Titanic (1912)

Forget the apparent romance of Leonardo Di Caprio and Kate Winslet. There’s a lot for us to learn from the Titanic, a disaster that could have been prevented by Titanic’s owners White Star.

RMS Titanic is possibly the most famous passenger liner of all time.  Tragically, that’s because it’s owners hailed it as “unsinkable” before it sank on it’s maiden voyage.   On route from England to New York City, it hit an iceberg on 15 April 1912 and sank, drowning 1,517 people.

Despite being made of 70,000 tonnes of steel, Titanic’s design was supposed to make it “pretty unsinkable” due to the compartmentalised nature of it’s hull and its innovate rudder.   The claim was changed by the press when they dropped the word “pretty” before “unsinkable”.

It’s unclear why the iceberg the Titanic struck was not avoided.  Ice was a common seasonal hazard in the Atlantic Ocean.  Many ships had reported icebergs in the path Titanic sailed.  On 11 April, 4 days before disaster struck, Titanic received 6 warnings from other ships and more followed every day.  These warnings would have been received by radio, logged in the radio book and passed to officers on the bridge, so it’s not clear why the Captain did not change course during this high profile, maiden voyage.

More lifeboats “should” have been provided.  Titanic actually provided more lifeboats than regulations of the time required, by providing 16 of them.  However, design engineer Alexander Carlisle advised White Star during the design phase that they could and should install 64 lifeboats.  Carlisle’s recommendation was based on the fact that 16 lifeboats had capacity to save 1,100 people, while Titanic would carry up to 4,600 people.  Installing 64 lifeboats would have provided capacity to save 4,000 – more than the number of people on board – but White Star chose not to install them.  Speculation is that they believed the Titanic to be unsinkable and wanted more space on their luxurious liner.   The protocol of “women and children first” meant many more men died.


What can business continuity planners learn from this tragedy?

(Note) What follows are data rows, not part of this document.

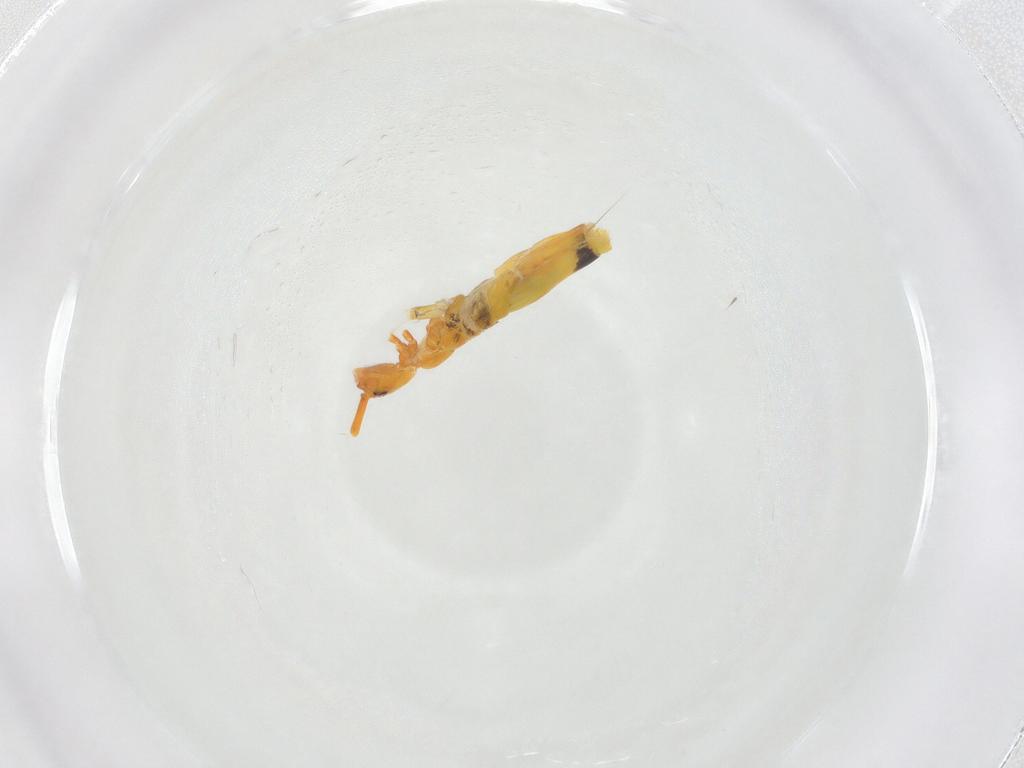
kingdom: Animalia
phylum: Arthropoda
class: Collembola
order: Entomobryomorpha
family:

  • There’s lots of information on Titanic.  Check out our bookshop.
  • Risks are often known but not acknowledged in a manner provoking action.  White Star never claimed Titanic was actually unsinkable but may have taken less care regarding evacuation once this notion became prevalent.  Carlisle advised White Star they needed more lifeboats but his concerns were not considered significant enough to act upon.  Consider your processes for assessing risk, hearing information as warnings, and how people are empowered to escalate a serious concern.
  • Take action when warnings are significant.  Titanic knew there was a danger of ice but appeared to take no action.  Consider offering standardised (but flexible) protocols to ensure appropriate action must be taken on receipt of a warning.   Individuals at all levels can be empowered to make sensible decisions to protect life, revenue and reputation.
  • Recognize that a damaged reputation is often not the end.  White Star continued after Titanic, merging with Cunard – but retaining the White Star identity – in 1934.  In 2005 White Star’s name was replaced as the group became known collectively as Carnival.